Jeanne Beaumont
Curious Conduct
BOA Editions, 2004
ISBN 1-929918-51-8

Jeanne Beaumont urged me to write some of my real reviews here or WHEREVER instead of the recent non-reviews. I will put this up at Amazon as a reader review too.

CURIOUS CONDUCT is Jeanne Marie Beaumont's long-awaited second book, following her 1996 NAtional Poetry Series - winning volume, PLACEBO EFFECTS. As her titles indicate, Beaumont tracks the ways human behavior, like poetic content, shivers free of formal and codified conscious understanding but cannot elude true poetry. The hallmarks of Beaumont's writing are clear rhetoric, measured phrasing, and a subtle sound that's round in the mouth. Descriptive lists of her nominal topics and various approaches through form and experiment get a little wacky: Jon Benet Ramsey meets early American mourning folk art; Bonnard greets Ionesco; both Snoopy and Italo Calvino are included under this "big tent." There's a sexy poem about a girl with a parasol:

"raw hand to the tusk, sliding up the varnished pole
great skirt of the thing flying open -- hoop
braid trim quivering there"
"Her Parasol," p. 15

and a scary terrorist poem that started out being about the sorts of accessories available at a dream five and dime ("of the last 5&10 / in America"), but ends:

" ...it's given
nothing away Now take your pocketbook home
hold it respectfully trembling in your hand
like one singled out by a terrorist."
"Accessory," p. 66

The poem is important, because it very quietly shines light on a loopy, feminine, working class, but very commercial "American Way of Life," even as it calmly associates an ars poetica (what is a "pocketbook" really), commerce, and sex (the woman is the purse).

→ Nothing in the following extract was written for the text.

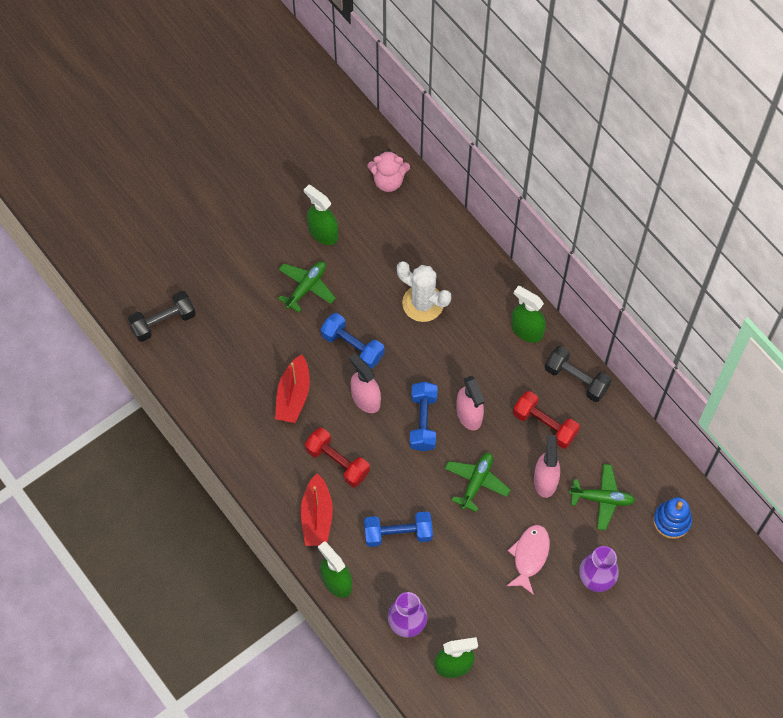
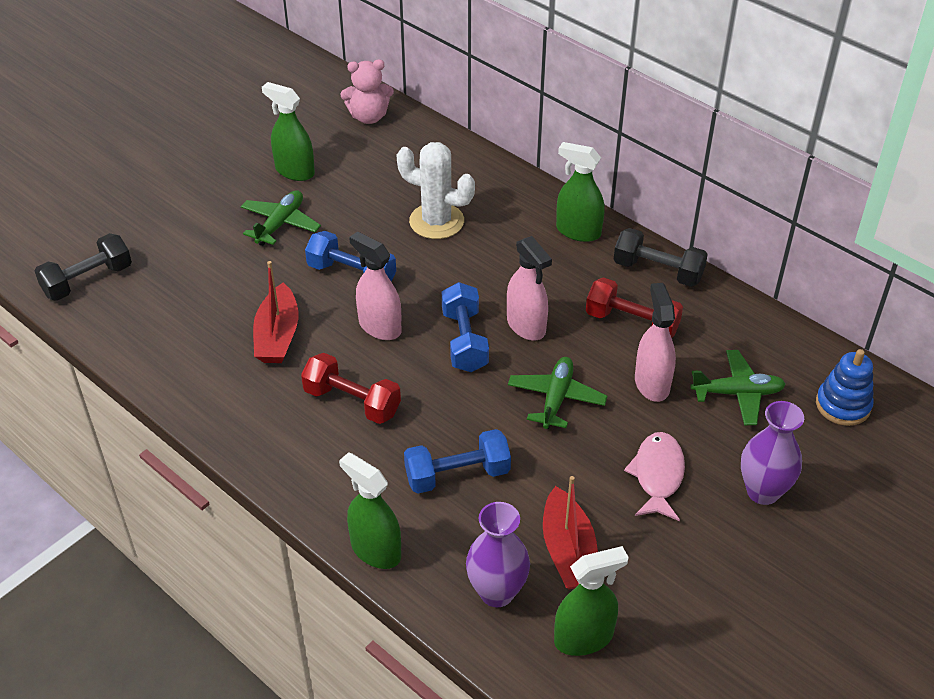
camera: 10 degrees left, 20 degrees down
(317, 516) = (332, 470): red boat -> red boat (568, 551)

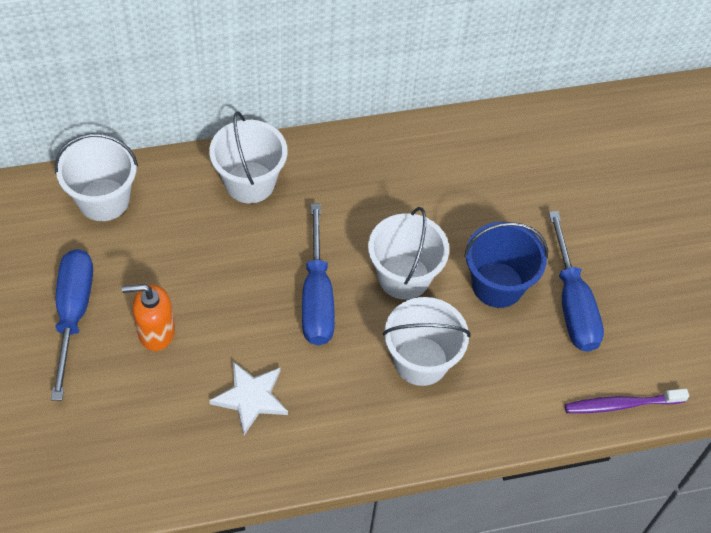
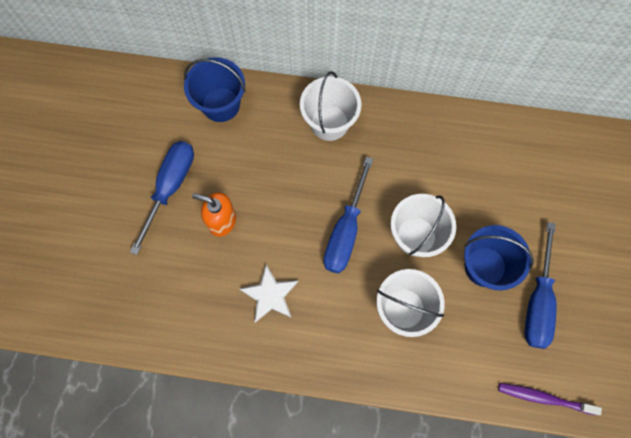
camera: 25 degrees right, 15 degrees up
(103, 200) = (221, 104): white bucket -> blue bucket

The poem is dedicated to Terri Ford, about whose WHY SHIPS ARE SHE -- I think that's another in process review I'll just throw here. It has been too long.

CURIOUS CONDUCT begins "It was a dark and stormy night..." and ends with Joseph Cornell's star boxes. Thus the luminous details and observations are carefully arranged in Beaumont's wunderkammer of a book.